Le ministre de la Fonction publique cherche à désamorcer la grève du 2 février en assurant la promotion de l’accord minoritaire qu’il a obtenu en catimini sur les volets social et statutaire. Cet accord est intervenu après d’ultimes négociations auxquelles le ministre n’avait choisi de convier qu’une partie des syndicats et les signataires ne représentent qu’environ 1/3 des personnels dans l’ensemble des fonctions publiques.

Christian Jacob utilise cette signature pour entériner le 3ème volet, salarial. Il se livre à une manipulation des chiffres en affirmant que « le pouvoir d’achat sera garanti ». D’une part, il additionne des mesures générales (augmentation de 0,5% et 1 point d’indice uniforme soit 3,74 euros en valeur nette) et des mesures qui ne profitent qu’à une partie des fonctionnaires, qui pour certaines sont ponctuelles et limitées dans le temps et qui ne relèvent pas du maintien du pouvoir d’achat. D’autre part, il fait porter sur 2006 une mesure qui interviendra en 2007 et qui risque de se révéler la seule mesure sur le pouvoir d’achat pour cette année-là.

La réalité est que tous les fonctionnaires vont perdre au moins entre 1 et 1,3% de pouvoir d’achat en 2006 et que le retard accumulé va s’accroître. La réalité est aussi que la question d’une refonte de la grille répondant aux revendications des agents mais aussi aux besoins de la fonction publique reste entière (reconnaissance des qualifications, classements indiciaires, développement des carrières,...)

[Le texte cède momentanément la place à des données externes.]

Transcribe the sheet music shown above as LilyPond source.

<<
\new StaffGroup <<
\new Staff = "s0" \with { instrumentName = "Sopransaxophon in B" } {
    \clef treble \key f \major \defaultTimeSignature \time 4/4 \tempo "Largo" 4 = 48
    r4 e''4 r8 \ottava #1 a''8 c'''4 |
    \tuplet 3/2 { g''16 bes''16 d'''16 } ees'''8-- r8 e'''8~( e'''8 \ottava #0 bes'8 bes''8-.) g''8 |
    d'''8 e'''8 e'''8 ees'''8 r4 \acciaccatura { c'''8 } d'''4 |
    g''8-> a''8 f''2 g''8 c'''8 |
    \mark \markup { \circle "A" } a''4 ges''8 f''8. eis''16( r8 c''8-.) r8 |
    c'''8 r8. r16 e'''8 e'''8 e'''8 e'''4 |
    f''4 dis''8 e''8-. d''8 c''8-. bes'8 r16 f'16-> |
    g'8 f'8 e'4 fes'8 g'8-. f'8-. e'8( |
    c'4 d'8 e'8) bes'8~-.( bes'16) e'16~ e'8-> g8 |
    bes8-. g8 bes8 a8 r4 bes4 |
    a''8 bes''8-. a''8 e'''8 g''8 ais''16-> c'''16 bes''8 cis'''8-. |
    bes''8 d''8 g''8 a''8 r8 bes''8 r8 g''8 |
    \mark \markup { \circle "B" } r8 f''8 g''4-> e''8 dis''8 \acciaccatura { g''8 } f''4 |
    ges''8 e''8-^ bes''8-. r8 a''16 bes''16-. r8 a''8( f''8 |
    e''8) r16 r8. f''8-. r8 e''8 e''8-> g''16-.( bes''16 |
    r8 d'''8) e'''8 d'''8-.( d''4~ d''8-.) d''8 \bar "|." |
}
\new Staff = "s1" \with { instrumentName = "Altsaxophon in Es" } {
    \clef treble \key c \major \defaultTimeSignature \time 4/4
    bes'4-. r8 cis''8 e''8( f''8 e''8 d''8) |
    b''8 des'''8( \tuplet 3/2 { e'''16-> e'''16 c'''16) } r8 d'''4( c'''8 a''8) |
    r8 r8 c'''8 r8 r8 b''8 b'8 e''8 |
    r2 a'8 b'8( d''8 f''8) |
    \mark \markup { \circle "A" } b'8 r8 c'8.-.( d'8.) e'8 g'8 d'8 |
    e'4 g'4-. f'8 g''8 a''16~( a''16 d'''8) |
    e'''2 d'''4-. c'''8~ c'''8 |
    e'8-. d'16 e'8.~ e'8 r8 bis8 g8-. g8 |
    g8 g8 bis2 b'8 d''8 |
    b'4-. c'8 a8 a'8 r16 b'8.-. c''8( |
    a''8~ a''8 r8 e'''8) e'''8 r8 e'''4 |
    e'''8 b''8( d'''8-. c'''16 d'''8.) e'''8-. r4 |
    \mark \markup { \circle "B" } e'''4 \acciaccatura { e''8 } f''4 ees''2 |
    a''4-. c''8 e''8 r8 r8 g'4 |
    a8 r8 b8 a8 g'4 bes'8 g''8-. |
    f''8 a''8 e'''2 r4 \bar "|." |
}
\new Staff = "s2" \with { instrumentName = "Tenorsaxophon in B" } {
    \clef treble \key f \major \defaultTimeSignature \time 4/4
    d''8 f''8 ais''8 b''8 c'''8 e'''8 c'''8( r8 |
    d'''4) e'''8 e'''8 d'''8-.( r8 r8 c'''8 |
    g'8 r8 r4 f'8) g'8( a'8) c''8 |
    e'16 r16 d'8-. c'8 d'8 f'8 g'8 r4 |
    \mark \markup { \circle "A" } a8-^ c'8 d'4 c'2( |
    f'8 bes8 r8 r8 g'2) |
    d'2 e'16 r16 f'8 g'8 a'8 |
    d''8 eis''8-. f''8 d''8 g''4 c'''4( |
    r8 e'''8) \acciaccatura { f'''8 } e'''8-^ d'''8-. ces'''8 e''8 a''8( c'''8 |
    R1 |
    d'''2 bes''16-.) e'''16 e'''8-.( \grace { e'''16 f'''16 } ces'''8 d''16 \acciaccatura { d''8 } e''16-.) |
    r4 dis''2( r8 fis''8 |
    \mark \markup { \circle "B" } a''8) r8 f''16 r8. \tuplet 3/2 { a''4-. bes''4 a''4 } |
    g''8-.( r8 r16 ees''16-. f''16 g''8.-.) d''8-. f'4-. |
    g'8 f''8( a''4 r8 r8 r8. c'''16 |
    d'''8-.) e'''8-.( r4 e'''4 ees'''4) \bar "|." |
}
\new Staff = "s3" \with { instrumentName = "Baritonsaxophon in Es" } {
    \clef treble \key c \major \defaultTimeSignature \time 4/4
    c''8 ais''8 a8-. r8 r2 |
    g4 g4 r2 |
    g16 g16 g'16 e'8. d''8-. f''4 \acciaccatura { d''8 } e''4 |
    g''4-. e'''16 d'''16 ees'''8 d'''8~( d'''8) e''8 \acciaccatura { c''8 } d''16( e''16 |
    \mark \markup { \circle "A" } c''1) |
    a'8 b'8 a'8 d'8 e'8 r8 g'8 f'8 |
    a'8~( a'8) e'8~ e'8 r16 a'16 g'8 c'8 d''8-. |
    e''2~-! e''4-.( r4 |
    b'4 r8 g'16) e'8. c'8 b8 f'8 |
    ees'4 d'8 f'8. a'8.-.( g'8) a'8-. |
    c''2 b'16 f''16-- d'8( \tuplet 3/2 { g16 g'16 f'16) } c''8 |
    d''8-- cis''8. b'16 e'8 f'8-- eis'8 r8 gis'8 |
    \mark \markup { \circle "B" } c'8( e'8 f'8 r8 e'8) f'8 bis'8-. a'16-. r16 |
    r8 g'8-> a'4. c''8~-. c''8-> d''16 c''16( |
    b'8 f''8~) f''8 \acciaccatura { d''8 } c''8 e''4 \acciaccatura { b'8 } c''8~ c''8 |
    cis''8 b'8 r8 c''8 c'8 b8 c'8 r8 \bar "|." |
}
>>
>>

En fait, en mettant en avant 500 millions d’euros de mesures hétéroclites reportées sur une minorité de fonctionnaires, le ministre fait perdre en 2006 à l’ensemble des fonctionnaires de l’Etat environ 1 milliard d’euros en termes de pouvoir d’achat (2 milliards pour les 3 fonctions publiques) et sans doute autant en 2007. On peut difficilement concevoir un marché plus désavantageux.
Dans ce contexte le ministre est fort mal venu de distribuer les bons et les mauvais points aux organisations syndicales.

Pour la FSU les fonctionnaires ont toutes les raisons d’être dans l’action unitaire du 2 février pour réclamer une vraie politique salariale dans la fonction publique, qui passe par une revalorisation des salaires et la reconstruction de la grille, mais aussi une politique de l’emploi public et de réponse aux besoins des services publics.